A buffalo just finished taking a dust bath in this photo.   They roam everywhere, and seem unaffected by the other animals.  They walked right through the area where the two wolves were at. They seem to know they aren´t in any danger.

A coyote came through, too, but he didn´t stay long.

Normally the elk would be here, but they haven´t come down from the high country yet.  The weather has been unusually warm.  The Equinox storm, which usually hits around September 22, is late.  You can´t tell it by the temps in the morning--it is very cold--but it warms up quickly.  By 11 a.m. we are all removing layers of coats and sweat shirts.  

A small herd of Prong Horn antelope are here.  They are very pretty and frisky this morning.  Their rut will begin soon.

While we were watching for the wolf pack, a grizzly bear wandered down from the mountain that is on the other side of the valley.  He came very close to the buffalo, but no one could tell if he was really looking to hunt one of them or not.   At one point, however, a few of them lined up and faced him.  They stood shoulder-to-shoulder, and looked very formidable.   The griz ambled back into the pines after a while.

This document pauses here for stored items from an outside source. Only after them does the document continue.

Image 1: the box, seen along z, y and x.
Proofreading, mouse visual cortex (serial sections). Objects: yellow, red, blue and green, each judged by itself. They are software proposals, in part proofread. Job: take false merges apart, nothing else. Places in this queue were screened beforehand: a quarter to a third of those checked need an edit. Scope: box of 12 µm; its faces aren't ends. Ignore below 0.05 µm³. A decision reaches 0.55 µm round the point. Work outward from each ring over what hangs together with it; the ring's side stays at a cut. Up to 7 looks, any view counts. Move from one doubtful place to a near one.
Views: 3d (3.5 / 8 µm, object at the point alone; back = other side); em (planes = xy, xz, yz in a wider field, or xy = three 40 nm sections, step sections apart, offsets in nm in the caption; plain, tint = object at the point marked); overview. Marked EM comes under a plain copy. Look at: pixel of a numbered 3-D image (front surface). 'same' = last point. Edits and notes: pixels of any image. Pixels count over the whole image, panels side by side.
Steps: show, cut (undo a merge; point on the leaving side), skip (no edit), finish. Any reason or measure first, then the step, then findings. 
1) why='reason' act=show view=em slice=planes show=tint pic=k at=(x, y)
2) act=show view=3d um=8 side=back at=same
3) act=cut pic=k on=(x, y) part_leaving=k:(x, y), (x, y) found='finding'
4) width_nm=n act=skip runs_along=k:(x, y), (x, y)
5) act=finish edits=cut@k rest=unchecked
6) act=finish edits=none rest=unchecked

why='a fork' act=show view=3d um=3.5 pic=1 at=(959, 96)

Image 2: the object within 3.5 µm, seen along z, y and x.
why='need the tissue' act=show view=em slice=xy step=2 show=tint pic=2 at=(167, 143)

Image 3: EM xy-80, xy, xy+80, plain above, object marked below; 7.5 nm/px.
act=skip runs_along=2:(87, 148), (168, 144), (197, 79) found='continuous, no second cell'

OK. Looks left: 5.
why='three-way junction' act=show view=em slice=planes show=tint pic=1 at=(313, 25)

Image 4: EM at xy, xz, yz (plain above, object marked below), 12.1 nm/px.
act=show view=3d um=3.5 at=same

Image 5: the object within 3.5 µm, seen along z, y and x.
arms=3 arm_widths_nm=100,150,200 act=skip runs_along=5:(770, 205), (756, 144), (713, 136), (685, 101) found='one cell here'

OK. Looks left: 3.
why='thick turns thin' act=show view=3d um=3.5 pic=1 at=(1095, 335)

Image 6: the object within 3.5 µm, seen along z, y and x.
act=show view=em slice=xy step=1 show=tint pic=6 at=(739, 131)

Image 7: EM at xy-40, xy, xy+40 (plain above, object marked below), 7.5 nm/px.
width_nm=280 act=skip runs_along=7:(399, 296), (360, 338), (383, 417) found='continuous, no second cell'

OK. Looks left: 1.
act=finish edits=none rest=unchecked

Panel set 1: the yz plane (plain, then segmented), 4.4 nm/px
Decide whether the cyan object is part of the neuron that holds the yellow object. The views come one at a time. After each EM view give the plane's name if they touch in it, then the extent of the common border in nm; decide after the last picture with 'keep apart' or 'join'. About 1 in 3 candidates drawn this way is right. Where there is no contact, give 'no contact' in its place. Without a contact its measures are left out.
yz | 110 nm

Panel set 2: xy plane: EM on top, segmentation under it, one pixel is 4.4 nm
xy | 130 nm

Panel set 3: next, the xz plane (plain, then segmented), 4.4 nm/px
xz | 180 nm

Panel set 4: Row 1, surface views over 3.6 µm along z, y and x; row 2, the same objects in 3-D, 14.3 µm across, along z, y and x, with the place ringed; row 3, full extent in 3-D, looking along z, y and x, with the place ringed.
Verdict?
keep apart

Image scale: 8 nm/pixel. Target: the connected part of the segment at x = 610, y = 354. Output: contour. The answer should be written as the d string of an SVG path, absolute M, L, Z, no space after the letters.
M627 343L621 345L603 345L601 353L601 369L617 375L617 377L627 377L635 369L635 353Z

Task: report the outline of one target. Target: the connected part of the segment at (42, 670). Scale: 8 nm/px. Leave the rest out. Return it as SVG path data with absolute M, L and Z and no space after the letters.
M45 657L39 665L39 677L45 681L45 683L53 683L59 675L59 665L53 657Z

When the bear left, we decide to take a break, which means we hop into the Adventure bus and ride to the closest porta-potty.   It is at the other end of Lamar Valley.  While some of us stand in line, the others scan for wolves.   They soon spot 3 of the Druid pack trotting into the Valley and heading toward the other two wolves. Quickly we load back into the bus and return to the hill.   Eventually we are able to see another wolf through the scopes, but by now they are really far away.  The day is warming up rapidly, and the Druid pack appears to have left the Valley.
We decide to leave, too.  This time we are going to drive up to Mount Washburn, through the Dunraven Pass.   Bears have been spotted up there, and we decide to look for them.